Explore the material ::
1. Restate the passage on Stuyvesant and Kieft, starting at "2. Whether it" and ending at "peace . . .", with "malignant" changed to "hostile" throughout.
2. Continue the passage on Stuyvesant and Kieft from its final sentence.

Provided text ::
10. Did Mr. Kieft give any different orders to the soldiers generally, when they stood in front of the director's house, previous to setting out?

11. Were not similar expeditions sent out in the same year against the Raritans; and does he know what was the reason and object of them; and what was then accomplished?

12. Did not the Raritans revenge themselves the next year; killing four Christians, on Staten Island; and did they not afterwards destroy the houses of David Pietersen?
*13

In mid-June 1647, Stuyvesant gathered the parties—Kieft on one side, Melyn and Kuyter on the other—for a meeting he intended to be swift and decisive, at which the adversaries would sit quietly and listen to him lay out the situation and render his judgment. He was stunned to receive these long lists of questions, together with demands that they be posed to the parties indicated and a call for the reorganization of the colony. He was known for his temper, and—his soldier's training winning out over his Calvinist upbringing—salty language, and this was a perfect time to unleash some of it. He ordered a hasty end to the session, read through the documents that evening, and, the next day, reconvened his council—which consisted of supporters of Kieft's former government and men he had brought with him from Curaçao—to help him judge the matter. He had, however, already made up his mind—the pages of interrogatories only sharpened his conviction—and he gave his councilors a list of helpful questions to consider as they read over the material. These questions offer an exquisite window into his mind, and onto what might be called the Dutch Empire mind-set, when it came to the matter of popular government:

1. Was it ever heard or seen in any republic that vassals and subjects did without authority from their superiors, conceive, draft and submit to their magistrates self-devised interrogatives to have them examined thereon?

2. Whether it will not be a matter of very bad consequence and prepare the way for worse things to have two malignant private subjects arrogate to themselves the right and presume to subscribe for the entire council interrogatory articles on which to examine the former board, without being authorized thereto by their superiors or orders of the commonalty? I say malignant subjects, in view of the animosity between them and the late director and council, by whom they were held and proved to be disturbers of the public peace . . .

3. Whether, if this right be granted to these cunning fellows, they will on account thereof hereafter not assume and arrogate to themselves greater authority against us and the appointed councilors, to usurp similar, yes, greater power in opposition to us, should our administration not suit their whims?

Given information ::

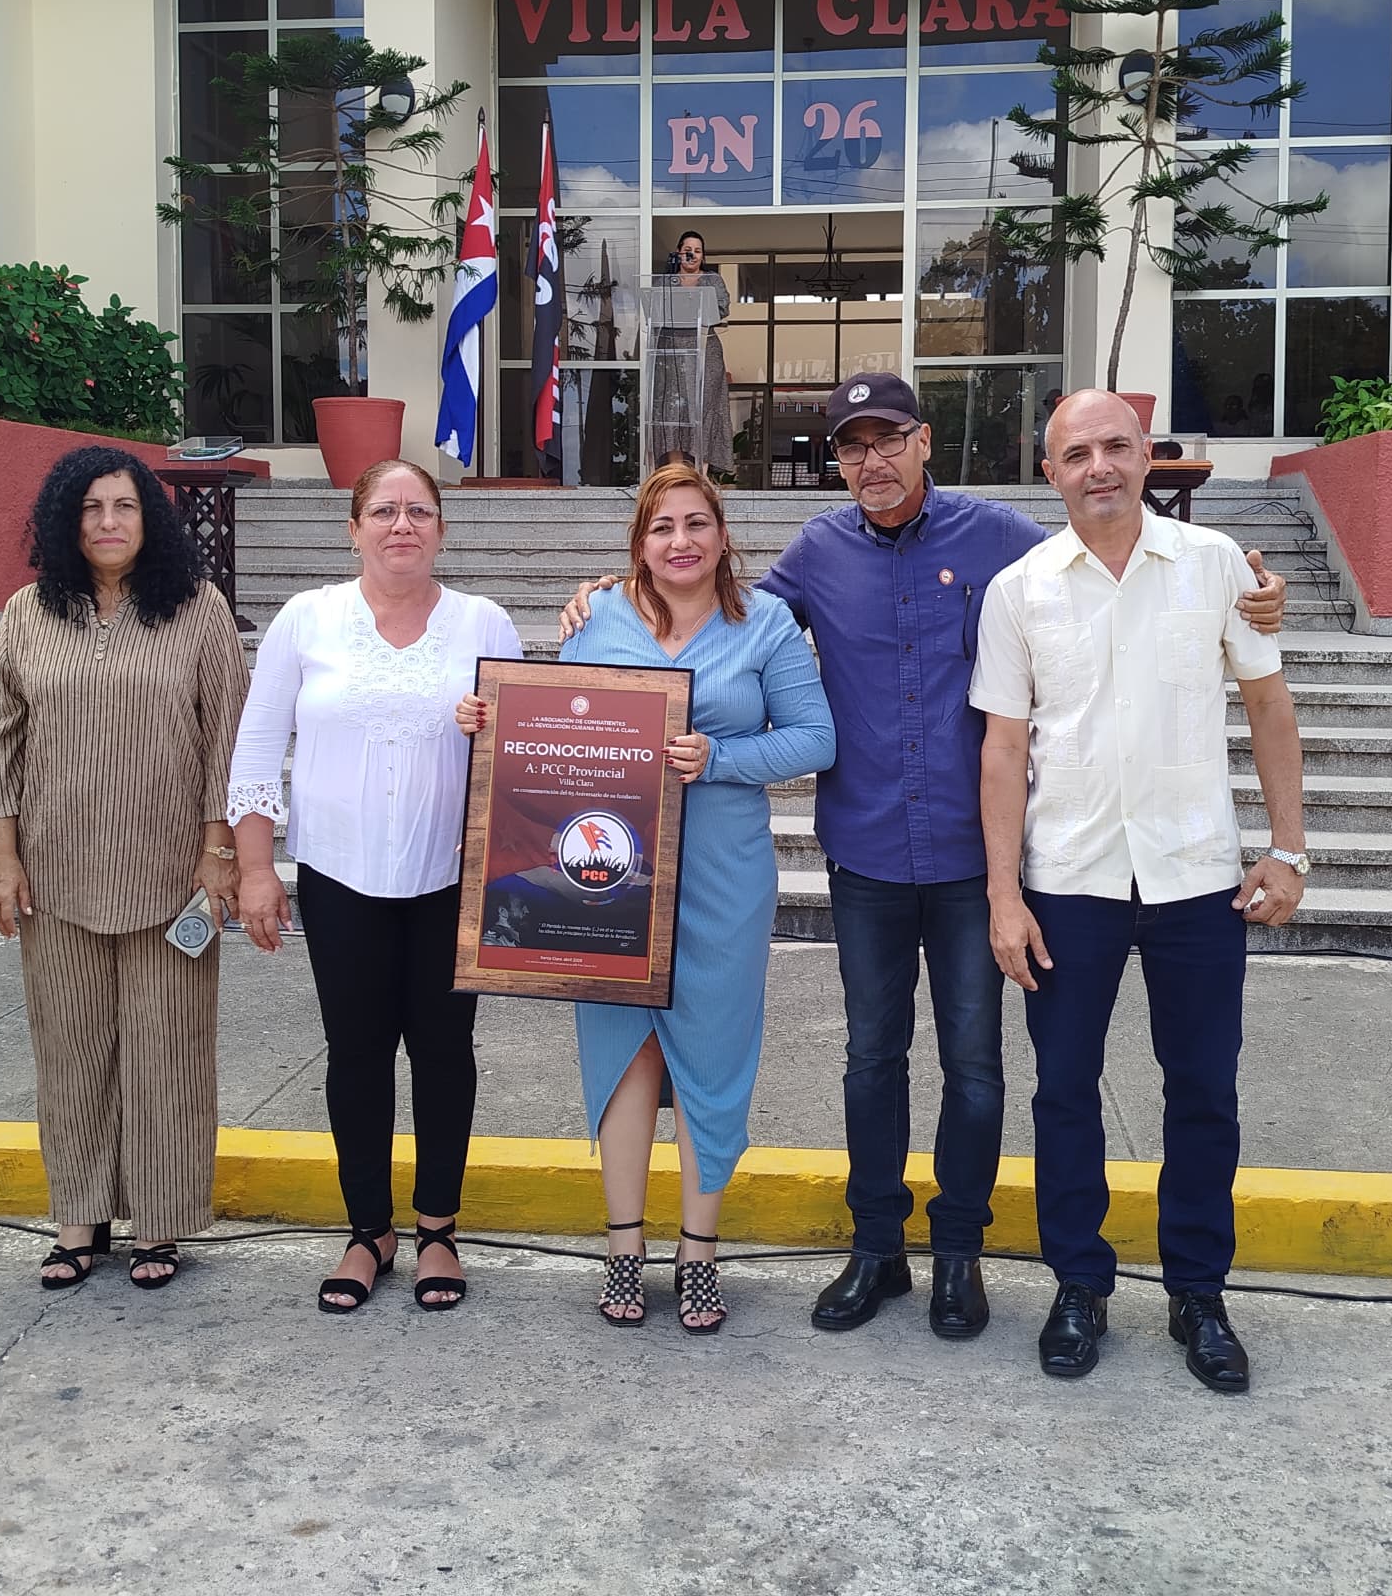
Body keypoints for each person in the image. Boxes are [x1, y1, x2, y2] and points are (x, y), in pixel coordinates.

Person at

Results ::
1.
2. Whether it will not be a matter of very bad consequence and prepare the way for worse things to have two hostile private subjects arrogate to themselves the right and presume to subscribe for the entire council interrogatory articles on which to examine the former board, without being authorized thereto by their superiors or orders of the commonalty? I say hostile subjects, in view of the animosity between them and the late director and council, by whom they were held and proved to be disturbers of the public peace . . .

2.
Stuyvesant's yes-men said yes—they agreed with him wholeheartedly that, in the words of the Englishman Brian Newton, “evil consequences” would ensue if these colonists were allowed to proceed in framing a full-blown legal argument against the lawful administration of the colony. Stuyvesant rejected out of hand the notion that Kuyter, Melyn, and the others were acting as representatives of the colonists via the original board of eight men that Kieft had called together. These men represented of no one but themselves.

Several things now happened virtually simultaneously. Kuyter and Melyn complained that Stuyvesant and his council were prejudiced in favor of Kieft and the West India Company (they might have noted that Kieft, while awaiting passage to Holland, now sat as a member of the council), and therefore any verdict they rendered would be tainted. Stuyvesant, meanwhile, apparently showed Kieft the letter in which, three years earlier, this same handful of men, acting as they said on behalf of their constituents in the colony, had demanded his ouster. The directors in Amsterdam had never shown the document to Kieft. He studied the letter in a growing rage, the realization dawning that his career's ignoble end had come not thanks to the opinion of the directors in Amsterdam but at the hands of his own colonists.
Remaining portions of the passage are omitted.